"Come unto me" (Matthew 11:28)
"Abide in me" (John 15:4)
It is to you who have heard and hearkened to the call. "Come unto me," that this new invitation comes. "Abide in me." The message comes from the same loving Saviour. You doubtless have never repented having come at His call. You experienced that His Word was truth; all His promises He fulfilled; He made you partakers of the blessings and the joy of His love. Was not His welcome most hearty, His pardon full and free, His love most sweet and precious? You more than once, at your first coming to Him, had reason to say, "The half was not told me."
And yet you have had to complain of disappointment: as time went on, your expectations were not realized. The blessings you once enjoyed were lost; the love and joy of your first meeting with your Saviour, instead of deepening, have become faint and feeble. And often you have wondered what the reason could be, that with such a Saviour, so mighty and so loving, your experience of salvation should not have been a fuller one.
The answer is very simple.

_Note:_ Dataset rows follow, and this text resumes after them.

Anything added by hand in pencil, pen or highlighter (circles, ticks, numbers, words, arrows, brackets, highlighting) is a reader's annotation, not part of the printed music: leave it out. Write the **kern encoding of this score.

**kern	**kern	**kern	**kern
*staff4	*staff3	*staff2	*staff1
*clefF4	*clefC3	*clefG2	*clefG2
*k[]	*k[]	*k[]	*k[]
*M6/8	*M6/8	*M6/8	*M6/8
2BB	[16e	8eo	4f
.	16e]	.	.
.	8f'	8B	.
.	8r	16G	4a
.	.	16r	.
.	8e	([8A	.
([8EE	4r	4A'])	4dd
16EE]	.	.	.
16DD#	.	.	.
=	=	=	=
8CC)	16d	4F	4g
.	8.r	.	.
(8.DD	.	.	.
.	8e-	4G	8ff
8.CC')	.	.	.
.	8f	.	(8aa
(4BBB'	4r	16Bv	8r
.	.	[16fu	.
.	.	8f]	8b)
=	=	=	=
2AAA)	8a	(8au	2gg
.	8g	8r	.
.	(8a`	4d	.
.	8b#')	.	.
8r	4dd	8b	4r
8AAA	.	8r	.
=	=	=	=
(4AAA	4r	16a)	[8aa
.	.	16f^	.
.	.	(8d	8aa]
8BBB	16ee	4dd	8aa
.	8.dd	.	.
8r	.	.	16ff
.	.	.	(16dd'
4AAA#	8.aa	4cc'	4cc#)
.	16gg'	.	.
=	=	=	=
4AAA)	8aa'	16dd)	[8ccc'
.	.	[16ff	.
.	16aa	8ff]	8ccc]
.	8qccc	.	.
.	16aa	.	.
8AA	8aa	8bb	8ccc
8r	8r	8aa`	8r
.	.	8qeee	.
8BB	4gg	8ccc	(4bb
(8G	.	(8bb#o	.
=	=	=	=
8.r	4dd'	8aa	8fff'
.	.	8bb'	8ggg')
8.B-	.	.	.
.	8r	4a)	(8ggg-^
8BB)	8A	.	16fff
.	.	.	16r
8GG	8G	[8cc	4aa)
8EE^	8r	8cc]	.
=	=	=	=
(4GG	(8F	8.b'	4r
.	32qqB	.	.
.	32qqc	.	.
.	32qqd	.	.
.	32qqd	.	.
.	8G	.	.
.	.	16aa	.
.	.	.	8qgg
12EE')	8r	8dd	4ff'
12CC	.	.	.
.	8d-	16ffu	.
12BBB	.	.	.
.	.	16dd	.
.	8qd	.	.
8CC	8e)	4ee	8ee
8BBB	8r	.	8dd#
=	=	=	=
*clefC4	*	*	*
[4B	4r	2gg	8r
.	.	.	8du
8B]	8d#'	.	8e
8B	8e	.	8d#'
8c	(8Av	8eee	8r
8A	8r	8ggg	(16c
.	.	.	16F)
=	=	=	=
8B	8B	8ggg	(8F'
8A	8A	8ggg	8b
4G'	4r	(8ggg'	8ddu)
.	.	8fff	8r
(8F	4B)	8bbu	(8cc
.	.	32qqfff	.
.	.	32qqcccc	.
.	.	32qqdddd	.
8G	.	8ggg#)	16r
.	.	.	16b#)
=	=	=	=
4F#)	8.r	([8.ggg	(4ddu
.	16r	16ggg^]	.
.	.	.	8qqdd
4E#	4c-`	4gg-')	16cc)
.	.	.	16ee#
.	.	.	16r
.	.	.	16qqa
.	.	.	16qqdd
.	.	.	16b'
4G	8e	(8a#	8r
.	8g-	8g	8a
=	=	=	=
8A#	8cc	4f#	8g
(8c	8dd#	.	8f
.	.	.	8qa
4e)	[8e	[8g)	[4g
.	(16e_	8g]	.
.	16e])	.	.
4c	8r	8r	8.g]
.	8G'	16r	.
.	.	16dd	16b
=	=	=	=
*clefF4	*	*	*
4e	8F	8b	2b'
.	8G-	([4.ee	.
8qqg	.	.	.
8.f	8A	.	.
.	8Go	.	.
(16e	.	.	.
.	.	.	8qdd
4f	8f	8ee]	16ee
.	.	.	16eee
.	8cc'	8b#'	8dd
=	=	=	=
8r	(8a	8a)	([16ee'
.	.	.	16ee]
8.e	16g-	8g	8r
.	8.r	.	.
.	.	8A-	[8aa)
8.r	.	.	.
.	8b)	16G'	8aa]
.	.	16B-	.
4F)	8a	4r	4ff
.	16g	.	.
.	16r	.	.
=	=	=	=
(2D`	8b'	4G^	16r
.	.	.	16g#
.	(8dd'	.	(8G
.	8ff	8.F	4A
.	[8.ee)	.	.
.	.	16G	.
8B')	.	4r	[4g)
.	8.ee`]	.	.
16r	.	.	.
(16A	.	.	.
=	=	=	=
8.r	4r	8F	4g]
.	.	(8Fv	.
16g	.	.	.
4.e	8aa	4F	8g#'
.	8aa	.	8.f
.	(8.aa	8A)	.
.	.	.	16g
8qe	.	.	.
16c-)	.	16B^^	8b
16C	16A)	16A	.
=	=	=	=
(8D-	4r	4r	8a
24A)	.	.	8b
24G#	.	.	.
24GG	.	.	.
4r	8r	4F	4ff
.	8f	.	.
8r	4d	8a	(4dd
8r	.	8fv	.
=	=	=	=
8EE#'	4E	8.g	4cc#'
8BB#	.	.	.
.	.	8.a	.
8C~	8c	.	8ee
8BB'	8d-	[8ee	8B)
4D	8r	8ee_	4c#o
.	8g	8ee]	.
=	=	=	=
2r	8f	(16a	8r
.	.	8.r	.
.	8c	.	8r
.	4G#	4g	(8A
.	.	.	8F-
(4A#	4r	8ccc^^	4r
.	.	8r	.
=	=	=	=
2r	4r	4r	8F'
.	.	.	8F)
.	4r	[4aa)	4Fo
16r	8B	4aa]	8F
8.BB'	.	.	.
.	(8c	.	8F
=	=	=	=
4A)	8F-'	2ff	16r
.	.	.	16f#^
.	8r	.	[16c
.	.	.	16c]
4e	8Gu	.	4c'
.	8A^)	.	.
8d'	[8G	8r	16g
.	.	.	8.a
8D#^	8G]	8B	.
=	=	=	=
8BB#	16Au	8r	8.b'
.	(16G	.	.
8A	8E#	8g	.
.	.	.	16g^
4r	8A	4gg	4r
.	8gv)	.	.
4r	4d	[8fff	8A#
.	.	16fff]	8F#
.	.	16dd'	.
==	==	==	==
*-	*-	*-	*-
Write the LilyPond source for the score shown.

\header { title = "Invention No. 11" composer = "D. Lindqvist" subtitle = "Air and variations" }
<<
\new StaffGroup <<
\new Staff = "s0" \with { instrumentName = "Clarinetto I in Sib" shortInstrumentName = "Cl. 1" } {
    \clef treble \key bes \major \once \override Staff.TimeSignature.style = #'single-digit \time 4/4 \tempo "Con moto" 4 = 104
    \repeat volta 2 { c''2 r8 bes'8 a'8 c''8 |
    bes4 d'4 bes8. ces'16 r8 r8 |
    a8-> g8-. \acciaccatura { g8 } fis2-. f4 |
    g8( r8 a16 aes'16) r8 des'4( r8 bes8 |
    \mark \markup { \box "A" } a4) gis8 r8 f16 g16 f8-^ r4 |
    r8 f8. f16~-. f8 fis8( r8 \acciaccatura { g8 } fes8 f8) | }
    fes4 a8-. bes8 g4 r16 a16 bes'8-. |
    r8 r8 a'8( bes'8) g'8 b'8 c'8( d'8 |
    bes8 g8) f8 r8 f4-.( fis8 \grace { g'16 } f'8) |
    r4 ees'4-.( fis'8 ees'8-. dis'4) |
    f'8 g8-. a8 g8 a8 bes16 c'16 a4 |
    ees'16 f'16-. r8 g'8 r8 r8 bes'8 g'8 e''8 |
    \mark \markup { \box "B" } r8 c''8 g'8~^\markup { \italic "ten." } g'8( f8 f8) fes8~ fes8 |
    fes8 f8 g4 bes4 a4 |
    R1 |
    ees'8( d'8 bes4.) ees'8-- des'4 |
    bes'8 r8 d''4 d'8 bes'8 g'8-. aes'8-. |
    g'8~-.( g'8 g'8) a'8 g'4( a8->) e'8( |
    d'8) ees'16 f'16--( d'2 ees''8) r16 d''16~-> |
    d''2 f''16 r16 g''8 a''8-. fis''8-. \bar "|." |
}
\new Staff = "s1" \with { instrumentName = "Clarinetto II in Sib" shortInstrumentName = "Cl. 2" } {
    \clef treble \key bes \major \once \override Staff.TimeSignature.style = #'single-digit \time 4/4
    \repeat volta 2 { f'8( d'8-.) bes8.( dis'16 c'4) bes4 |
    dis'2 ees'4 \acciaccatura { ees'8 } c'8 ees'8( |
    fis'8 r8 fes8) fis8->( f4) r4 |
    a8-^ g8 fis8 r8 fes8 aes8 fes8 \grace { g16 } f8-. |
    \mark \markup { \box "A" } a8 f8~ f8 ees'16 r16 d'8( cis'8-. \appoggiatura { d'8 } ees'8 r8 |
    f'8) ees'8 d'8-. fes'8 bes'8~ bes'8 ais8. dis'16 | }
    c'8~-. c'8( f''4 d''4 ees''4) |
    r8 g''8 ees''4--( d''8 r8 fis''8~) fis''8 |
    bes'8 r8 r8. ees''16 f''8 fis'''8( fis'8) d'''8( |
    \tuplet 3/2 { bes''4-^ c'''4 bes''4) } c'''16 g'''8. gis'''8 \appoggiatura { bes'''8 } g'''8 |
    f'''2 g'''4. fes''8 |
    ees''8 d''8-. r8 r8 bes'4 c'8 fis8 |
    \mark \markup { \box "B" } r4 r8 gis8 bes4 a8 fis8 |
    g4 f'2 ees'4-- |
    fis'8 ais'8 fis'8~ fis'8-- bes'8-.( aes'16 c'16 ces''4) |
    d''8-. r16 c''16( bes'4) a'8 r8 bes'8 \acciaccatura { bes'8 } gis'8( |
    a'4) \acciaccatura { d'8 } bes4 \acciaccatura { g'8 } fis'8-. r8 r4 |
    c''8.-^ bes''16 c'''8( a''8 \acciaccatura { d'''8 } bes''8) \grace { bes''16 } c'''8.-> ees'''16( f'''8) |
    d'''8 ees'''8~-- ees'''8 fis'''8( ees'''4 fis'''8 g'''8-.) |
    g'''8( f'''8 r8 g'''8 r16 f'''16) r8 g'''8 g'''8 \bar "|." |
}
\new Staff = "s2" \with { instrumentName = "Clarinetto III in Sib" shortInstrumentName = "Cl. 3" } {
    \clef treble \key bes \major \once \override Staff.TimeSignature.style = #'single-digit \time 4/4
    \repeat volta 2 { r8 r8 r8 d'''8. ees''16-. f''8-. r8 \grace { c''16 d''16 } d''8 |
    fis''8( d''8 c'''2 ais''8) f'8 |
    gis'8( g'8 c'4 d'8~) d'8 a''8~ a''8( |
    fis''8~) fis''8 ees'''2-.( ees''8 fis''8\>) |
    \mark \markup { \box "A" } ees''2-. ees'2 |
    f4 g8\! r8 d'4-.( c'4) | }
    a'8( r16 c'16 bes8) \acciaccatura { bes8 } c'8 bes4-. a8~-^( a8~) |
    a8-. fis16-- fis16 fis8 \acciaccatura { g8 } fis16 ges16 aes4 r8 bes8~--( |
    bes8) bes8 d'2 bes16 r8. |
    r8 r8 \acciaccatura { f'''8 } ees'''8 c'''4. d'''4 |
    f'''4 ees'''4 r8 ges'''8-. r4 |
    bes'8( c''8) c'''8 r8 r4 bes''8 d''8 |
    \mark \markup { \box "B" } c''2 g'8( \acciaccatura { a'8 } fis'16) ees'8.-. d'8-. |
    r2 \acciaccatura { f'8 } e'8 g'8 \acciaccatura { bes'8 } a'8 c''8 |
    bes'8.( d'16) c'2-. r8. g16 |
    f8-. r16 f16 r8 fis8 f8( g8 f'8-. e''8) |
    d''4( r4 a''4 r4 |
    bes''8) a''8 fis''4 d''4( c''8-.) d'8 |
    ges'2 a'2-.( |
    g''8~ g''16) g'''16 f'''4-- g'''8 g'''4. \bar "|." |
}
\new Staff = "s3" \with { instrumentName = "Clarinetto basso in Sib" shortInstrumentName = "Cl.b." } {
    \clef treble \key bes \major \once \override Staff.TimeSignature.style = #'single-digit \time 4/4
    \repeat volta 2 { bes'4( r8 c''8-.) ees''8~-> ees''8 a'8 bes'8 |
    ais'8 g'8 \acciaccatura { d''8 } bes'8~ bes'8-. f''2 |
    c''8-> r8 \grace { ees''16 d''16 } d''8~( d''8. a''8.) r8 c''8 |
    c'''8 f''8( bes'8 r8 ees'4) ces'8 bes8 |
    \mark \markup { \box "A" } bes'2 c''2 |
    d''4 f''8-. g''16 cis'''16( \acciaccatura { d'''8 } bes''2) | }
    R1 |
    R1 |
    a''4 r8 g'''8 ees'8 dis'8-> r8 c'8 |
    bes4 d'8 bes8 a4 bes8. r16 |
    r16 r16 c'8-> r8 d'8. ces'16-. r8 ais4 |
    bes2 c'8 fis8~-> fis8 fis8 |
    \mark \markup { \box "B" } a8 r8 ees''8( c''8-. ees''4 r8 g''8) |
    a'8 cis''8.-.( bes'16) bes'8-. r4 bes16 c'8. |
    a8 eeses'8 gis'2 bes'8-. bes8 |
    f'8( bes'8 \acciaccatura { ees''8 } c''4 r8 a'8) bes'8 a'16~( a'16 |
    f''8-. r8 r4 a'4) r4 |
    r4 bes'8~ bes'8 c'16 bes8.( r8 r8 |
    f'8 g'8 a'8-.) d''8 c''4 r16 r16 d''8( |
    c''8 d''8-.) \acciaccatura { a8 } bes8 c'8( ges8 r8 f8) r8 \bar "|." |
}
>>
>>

You wandered from Him. The blessings He bestows us all connected with His "Come to Me,' and are only to be enjoyed in close fellowship with Himself. You either did not fully understand, or did not rightly remember, that the call meant, "Come to me to stay with me." And yet this was in very deed His object and purpose when first He called you to Himself. It was not to refresh you for a few short hours after your conversion with the joy of His love and hours after your conversion with the joy of His love and deliverance, and then to send you forth to wander in sadness and sin. He had destined you to something better than a short-lived blessedness, to be enjoyed only in times of special earnestness and prayer, and then to pass away, as you had to return to those duties in which far the greater part of life has to be spent. No indeed, He had prepared for you an abiding dwelling with Himself, where your whole life and every moment of it might be spent, where the work of your daily life might be done, and where all the while you might be enjoying unbroken communion with Himself. It was even this He meant when to that first word, "Come to me," He added this, "Abide in me." As earnest and faithful, as loving and tender, as the compassion that breathed in that blessed "Come", was the grace that added this no less blessed "Abide." As mighty as the attraction with which that first word drew you, were the bonds with which this second, had you but listened to it, would have kept you. As as great as were the blessings with which that coming were rewarded, so large, yea, and much greater, were the treasures to which that abiding would have given you access.